For comparison, from mid-June to late August in 2020, there were only seven heat-related deaths in all of Washington state. From 2015 to 2020, there were a total of 39 heat-related deaths in the warmer months of May through September.
Gabriel Debay, medical duty officer for the Shoreline Fire Department, said that at the height of the 2021 heat wave, between 10 and 15 ambulances carrying heat stroke patients were often waiting outside Harborview Medical Center.
A five-minute delay in these cases could mean the difference between life and death, Debay said.
“I never thought I would experience so many heat strokes in such a short amount of time,” Debay said.
A 2020 heat mapping project by King County and the City of Seattle measured how heat waves affect different communities. The project found that temperatures in the Ballard area reached 85 degrees at the same time and place in the county while Kent reported 96 degrees.
The study found that warmer areas of King County typically have more pavement and hard surfaces, which trap heat and amplify temperatures during a heat wave. The cooler areas have more tree canopies, parks and natural landscapes, which offends neighborhoods from higher temperatures, according to the project.

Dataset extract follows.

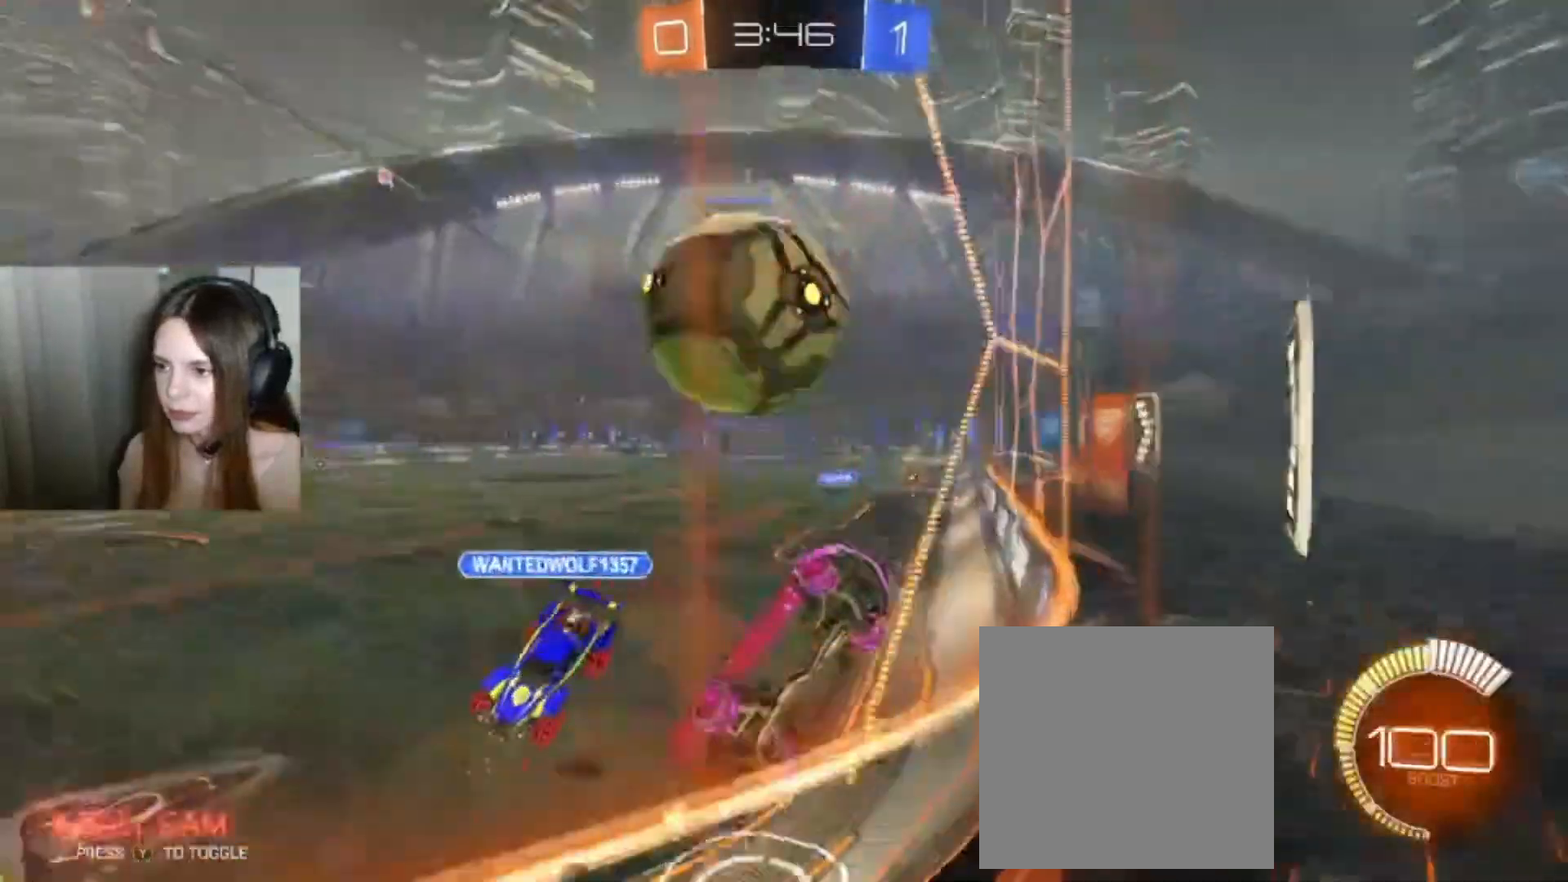
{"dt_ms": 500, "buttons": ["R2"], "left_stick": "right", "right_stick": "center", "events": [[233, "X", "up"], [233, "left_stick", "center"], [300, "left_stick", "right"]]}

Lara Binder, director of King County’s climate preparedness program, said there can be a temperature difference of up to 23 degrees in King County at the same time of the day due to differences in geography, land use and tree canopy.
Researchers from the University of Washington found increases in 911 calls, hospitalizations and mortality as King County warmed up.

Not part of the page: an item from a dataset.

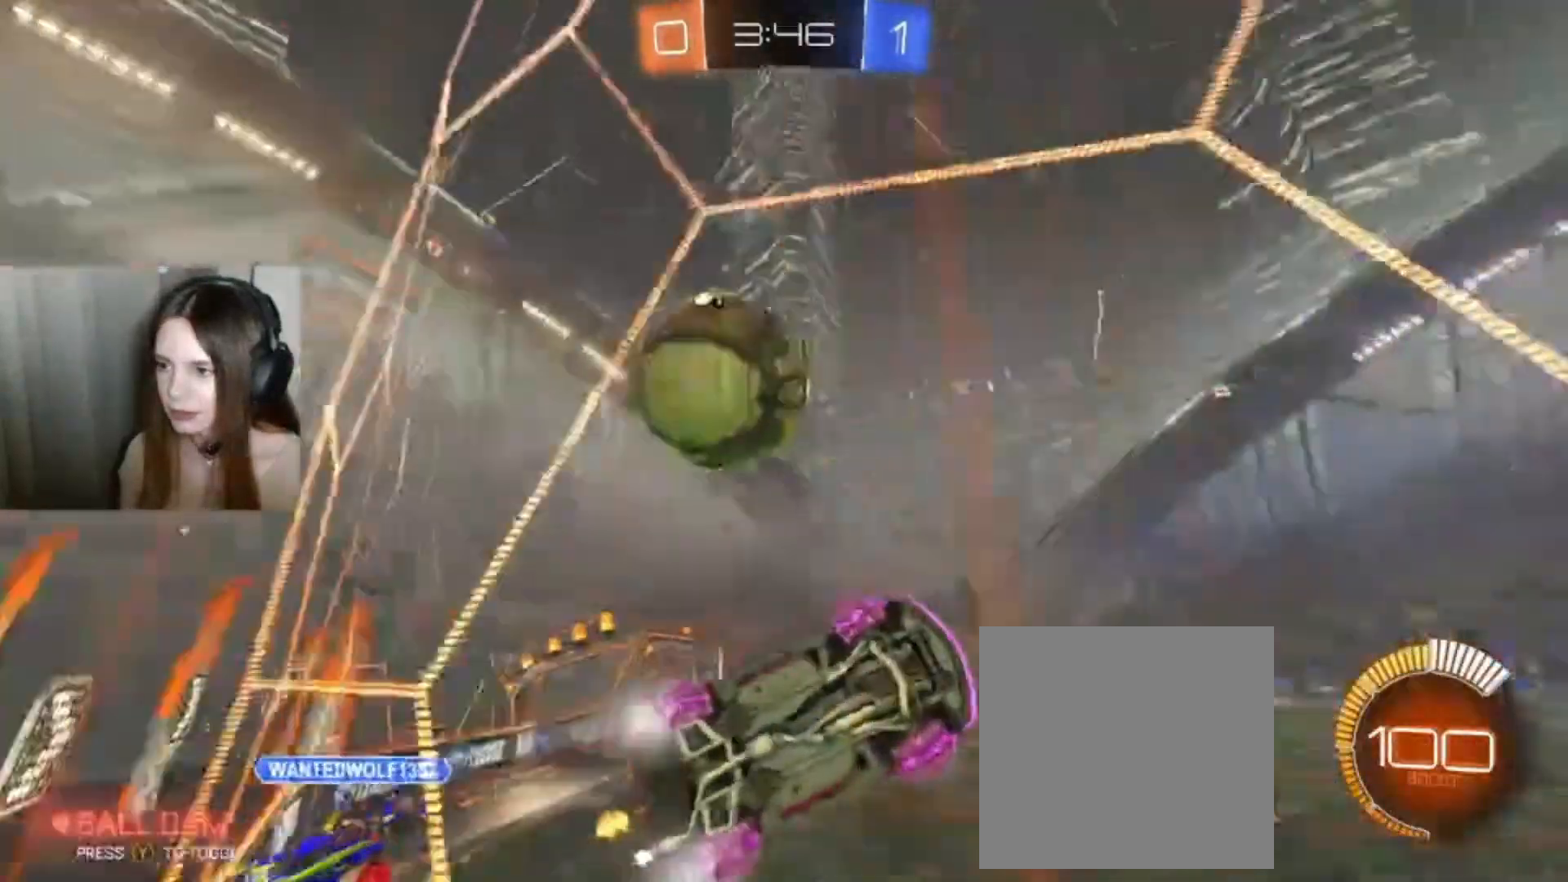
{"dt_ms": 500, "buttons": ["R2"], "left_stick": "right", "right_stick": "center", "events": []}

The Heatmap Project states that heat-related health risks in King County are compounded by inequalities in housing, access to health care, and health outcomes. According to the study, the elderly, children, pregnant women, people who work outdoors, those without shelter and those with chronic medical conditions are most at risk of heat stroke.
Many of the areas affected by higher temperatures happen to be the same areas disproportionately affected by COVID-19 and other health inequalities. ]
Binder said she wants officials to focus on adjusting local environments to better protect them from the heat.
“While extreme heat affects everyone, not everyone is equally affected,” Binder said.
In July 2021, dozens of people died during the historic Pacific Northwest heatwave. On June 28, temperatures in Seattle reached 108 degrees.
“Last summer sent an exclamation point to what we’ve known for a while: we must deal with what we know is coming and we must prevent what is avoidable,” Duchin said.
As temperatures continue to warm in the region, heat has proven to be the number one weather-related killer in the United States, according to the Centers for Disease Control and Prevention (CDC).
The CDC said about 618 people are killed each year by extreme heat. According to a CDC morbidity and mortality report, the number of heat-related deaths was even higher over a 15-year period from 2004 to 2018. During that time, there were an average of 702 heat-related deaths in the US each year.
Flooding, the second deadliest weather-related hazard in the United States, is responsible for about 98 deaths each year.